Depois do enorme alarido feito, escondem-se a espreita de passar o tempo e assim sendo poderem gastar e não serem molestados pela Polícia Federal e Receita. Nutrem esses homens de negócios que a justiça será levada no banho Maria e o tempo aplacará a sede de tais órgãos em pegá-los para um severo acerto de contas.

Recebemos farto material a respeito dessa formula mágica de sonegação e vamos publicá-los na integra, alguns desses laranjas já foram localizados pela nossa reportagem mais não querem falar nada, dizem que o silêncio mostrará suas inocências, coisa que duvidamos.
Justamente essa meia dúzia de laranjas bichadas é que apesar de serem humildes, pelos padrões de residências em que habitam, nunca poderiam movimentar cerca de cem milhões de reais em suas contas correntes. Quantia inimaginável para quem sequer tinha o que comer em períodos não muito distantes são humildes operários que em suas dificuldades pecuniárias não tem com quem contar.
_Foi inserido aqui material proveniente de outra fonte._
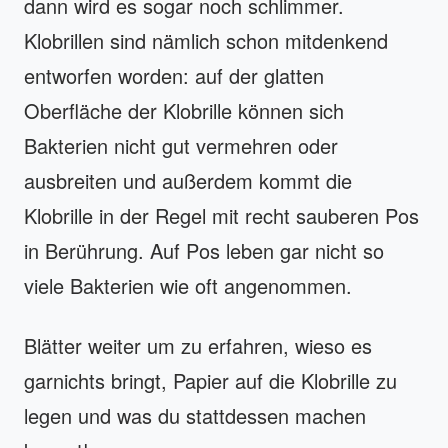
dann wird es sogar noch schlimmer.
Klobrillen sind nämlich schon mitdenkend
entworfen worden: auf der glatten
Oberfläche der Klobrille können sich
Bakterien nicht gut vermehren oder
ausbreiten und außerdem kommt die
Klobrille in der Regel mit recht sauberen Pos
in Berührung. Auf Pos leben gar nicht so
viele Bakterien wie oft angenommen.
Blätter weiter um zu erfahren, wieso es
garnichts bringt, Papier auf die Klobrille zu
legen und was du stattdessen machen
Os verdadeiros culpados nessa trama sórdida transitam com liberdade em altas rodas sociais, respeitados profissionais que a sociedade venera, só que cometem um pecado grave: - acham que o braço da Lei nunca os alcançará, pois se sentem acima da lei e da ordem constituída. Comentam até que Polícia Federal e Justiça Federal não tem cacife para sequer indiciá-los. Só que não contavam que agora acharam quem os denuncie e os leve para as barras dos tribunais.

Temos em mente um propósito, mesmo que tudo termine apenas nessas matérias que por ora escrevemos, iremos levar ao conhecimento público essa trama sórdida, nossos leitores saberão diferenciar o joio do trigo. A lentidão da Justiça será enfim superada pela agilidade da leitura, seja ela imprensa ou pela mídia eletrônica que supera barreira e obstáculos. Corruptos e corruptores tenham um a certeza em mente, essa será apenas a primeira de uma série de reportagens que ainda estão por vir.